CATATAN: Awan Mendung Di Firenze, Cerita Indah Juventus Dimulai

Kekalahan telak 4-2 di Artemio Franchi, jadi titik balik kegemilangan Juventus untuk mencetak hat-trick scudetto musim ini

OLEH AHMAD REZA HIKMATYAR Ikuti @rezahikmatyar di twitter
20 Oktober 2013, tak seperti biasanya awan mendung menyelimuti Kota Firenze pada musim panas. Pun halnya dengan stadion kebanggan publik Tuscany, Artemio Franchi, yang kebetulan sedang menggelar duel klasik antara Fiorentina dan Juventus, dalam lanjutan Liga Italia Serie A 2013/14 giornata 8.
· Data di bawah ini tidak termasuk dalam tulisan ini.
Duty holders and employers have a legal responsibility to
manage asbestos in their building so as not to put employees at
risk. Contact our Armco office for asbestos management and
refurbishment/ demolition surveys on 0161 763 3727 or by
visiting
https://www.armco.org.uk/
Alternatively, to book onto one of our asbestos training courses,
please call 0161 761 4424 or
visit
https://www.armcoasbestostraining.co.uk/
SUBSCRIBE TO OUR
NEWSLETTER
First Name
Nyaris seluruh tifosi La Viola memiliki prasangka buruk akan nasib tim kesanyangannya di tangan sang juara bertahan. Alih-alih tampil menyerang nan atraktif, Gonzalo Rodriguez cs malah didominasi Si Nyonya Tua yang dipimpin sang dirijen lapangan, Andrea Pirlo.

Mimpi buruk semakin nampak tatkala Juve sudah unggul 2-0 di babak pertama, lewat gol Carlos Tevez dan si bocah ajaib Prancis Paul Pogba.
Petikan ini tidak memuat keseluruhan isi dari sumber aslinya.